Desde la azotea de una gran suela, encima de las estructuras de la Expo, se ven los puentes sobre el Ebro en su plenitud. El del Tercer Milenio traza su arco blanco como la peineta del estadio de San Mamés. El de Zaha Hadid está tendido con las escamas al sol igual que un lagarto plateado. El iceberg está abierto de caja y muestra la gran cabeza que parece extraída de la Naranja Mecánica, pero sin zumbidos ni humos fatuos, de momento. El Pirulo de Manterola tensa los tirantes del puente en la dirección de la basílica, allá al fondo, a la que por la noche le han sacado un parecido con esos fanales de enchufe que se venden en las tiendas de recuerdos.

Se ven desde arriba las tercas colas humanas. Ejercicios de resistencia en catorce idiomas. Menos mal que no hay ni un solo mosquito (igual han echado ultrasonidos o algo) ni un pío pío en todo el recinto que no sea electrónico. Pasa de largo el río con esa lámina parda frente a las techumbres casi disparatadas. El acuario fluvial tiene un ático alegre, con mesitas y sillas de color naranja. El apelotonamiento está a ras de calle. La azotea de la Expo es una plataforma para ver el cielo libre, a cuello suelto, como cuando se va al campo la noche de San Lorenzo para ver las Lágrimas, mal llamadas Perseidas. Cruzan en silencio las cabinas colgantes y no para de girar el helicóptero con su motorcico de molinillo. Ayer era el día en que estaba el Rey y su séquito de vigilantes.

Sobre el césped del ático, en la gran visera, hay dispuestas unas farolas esféricas sin orden, grandes bolas de petanca abandonadas. Vistas desde arriba, las isletas temáticas parecen tiovivos parados en la mañana de feria, efímeros y tristes, pero por dentro están en movimiento. De repente, sube un olor a sardinas asadas como en Guetaria. La vida está abajo.

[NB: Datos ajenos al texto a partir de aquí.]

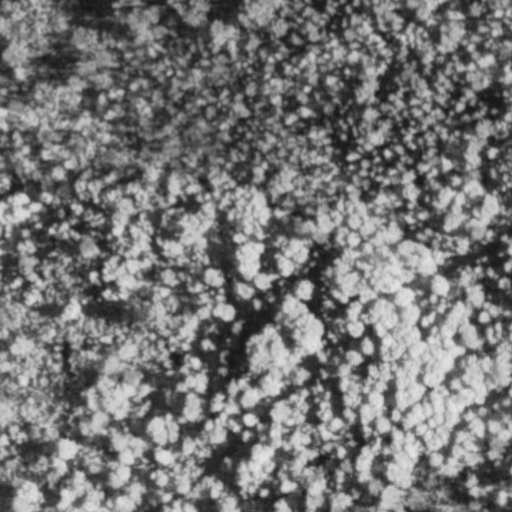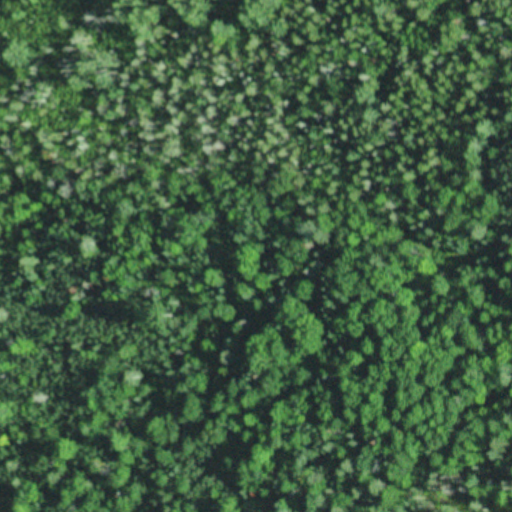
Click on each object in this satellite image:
building: (219, 6)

En el pabellón de Acciona, por ejemplo, se sigue con la mano la grieta en la pared de plomo y aluminio. marcas de residuos urbanos, ratones de ordenador, planchas, llaves, cedés... La grieta se ramifica y la pared se va cerrando en espiral, comprimiendo al visitante, hasta que ya no hay avance. Es la Zona de la Tierra. En la del Agua parece que está lloviendo y las pisadas del que llega dejan huellas de charco; surgen flores y colores en la gran pantalla: Corrientes aguas, puras, cristalinas / árboles que os estáis mirando en ellas..., como si aquello lo hubiera diseñado Garcilaso. Los niños corren a tocar la pantalla con trinos y gorjeos.

Pero llega la contaminación y el colapso; objetos virtuales que van cayendo. Todo se aparta a nuestro paso, renegando del hombre. Al fin llueve otra vez y todo empieza a crecer desde las ráíces. En la Zona del Aire hay una sensación de calma; el espacio es luminoso y etéreo, construido a partir de burbujas de oxígeno. Las turbinas transforman en electricidad la biomasa, la fuerza del viento y cualquier potencial renovable.

En la calle, filas de voluntarios marcan ya el itinerario de la comitiva real. La gente se agolpa en las barandillas. Movimientos secretos de policías de paisano y de todo tipo; crece el runrún. Despejan las escaleras; se instalan los fotógrafos y cámaras en los puntos estratégicos. Cuando al final aparece el cortejo, todo está ya tan espeso que el avance de los Reyes y el séquito se va abriendo camino frente a reporteros y guardas como en la salida del Cipotegato.